Robertwyq / PanoOcc

[CVPR 2024] PanoOcc: Unified Occupancy Representation for Camera-based 3D Panoptic Segmentation
GNU General Public License v3.0
153 stars 8 forks source link

Qustion about the implementation of voxel self-attention #9

Open DYZhang09 opened 10 months ago

DYZhang09 commented 10 months ago

Hi, thanks for your fantastic work! I have a question about the implementation of the voxel self-attention.

The paper writes ``These sampling points share the same height $z_k$, but with different learnable offsets for $(x_i^m , y_j^m )$. This encourages the voxel queries to interact in the BEV plane". To my understanding, this operation equals to split the voxel features into bev slices through the height dimension and perform deformable attention seperately for each bev slices, is this right? I wonder why not using 3D deformable attention directly?

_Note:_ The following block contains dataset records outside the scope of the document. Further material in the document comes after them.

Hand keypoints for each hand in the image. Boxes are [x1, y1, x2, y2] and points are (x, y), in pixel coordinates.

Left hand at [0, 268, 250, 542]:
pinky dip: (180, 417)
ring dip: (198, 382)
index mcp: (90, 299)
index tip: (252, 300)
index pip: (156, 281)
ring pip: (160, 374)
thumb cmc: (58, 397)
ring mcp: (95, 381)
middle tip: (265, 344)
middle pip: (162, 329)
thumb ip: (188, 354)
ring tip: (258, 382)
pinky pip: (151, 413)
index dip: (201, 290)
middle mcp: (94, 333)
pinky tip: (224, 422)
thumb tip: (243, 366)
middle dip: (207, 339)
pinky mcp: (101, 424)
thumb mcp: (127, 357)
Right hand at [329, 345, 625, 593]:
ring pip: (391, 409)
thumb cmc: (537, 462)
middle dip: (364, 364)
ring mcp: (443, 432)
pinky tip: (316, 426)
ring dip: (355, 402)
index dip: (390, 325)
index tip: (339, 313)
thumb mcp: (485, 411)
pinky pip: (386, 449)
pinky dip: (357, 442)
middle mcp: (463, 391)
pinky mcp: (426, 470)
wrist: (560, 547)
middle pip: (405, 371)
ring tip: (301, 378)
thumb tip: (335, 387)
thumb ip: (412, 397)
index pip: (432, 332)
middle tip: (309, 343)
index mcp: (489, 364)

By the way, I think the implementation of voxel self-attention may also has some problems. https://github.com/Robertwyq/PanoOcc/blob/898b2a457af45bcef8bdbbe8cff10e3eef26485f/projects/mmdet3d_plugin/bevformer/modules/occ_temporal_attention.py#L244-L254 The spatial_shapes here is [50, 50, 16], which is a 3-dimensional vector. However, according to the implementation of MultiScaleDeformableAttnFunction_fp32, it seems only accepts 2-dimensional spatial shapes (line 276 & 277), which means it can only attend to the first 50x50=2500 queries. https://github.com/Robertwyq/PanoOcc/blob/898b2a457af45bcef8bdbbe8cff10e3eef26485f/ops/src/cuda/ms_deform_im2col_cuda.cuh#L272-L294

Is there something wrong with this implementation? Or maybe there are some details that I didn’t notice.

code88881234 commented 3 months ago

image I have the same question. The input to MultiScaleDeformableAttnFunction requires value and sampling_locations to have consistent dimensions, but spatial_shapes can only take the hw (height and width) dimensions. This should pose certain issues.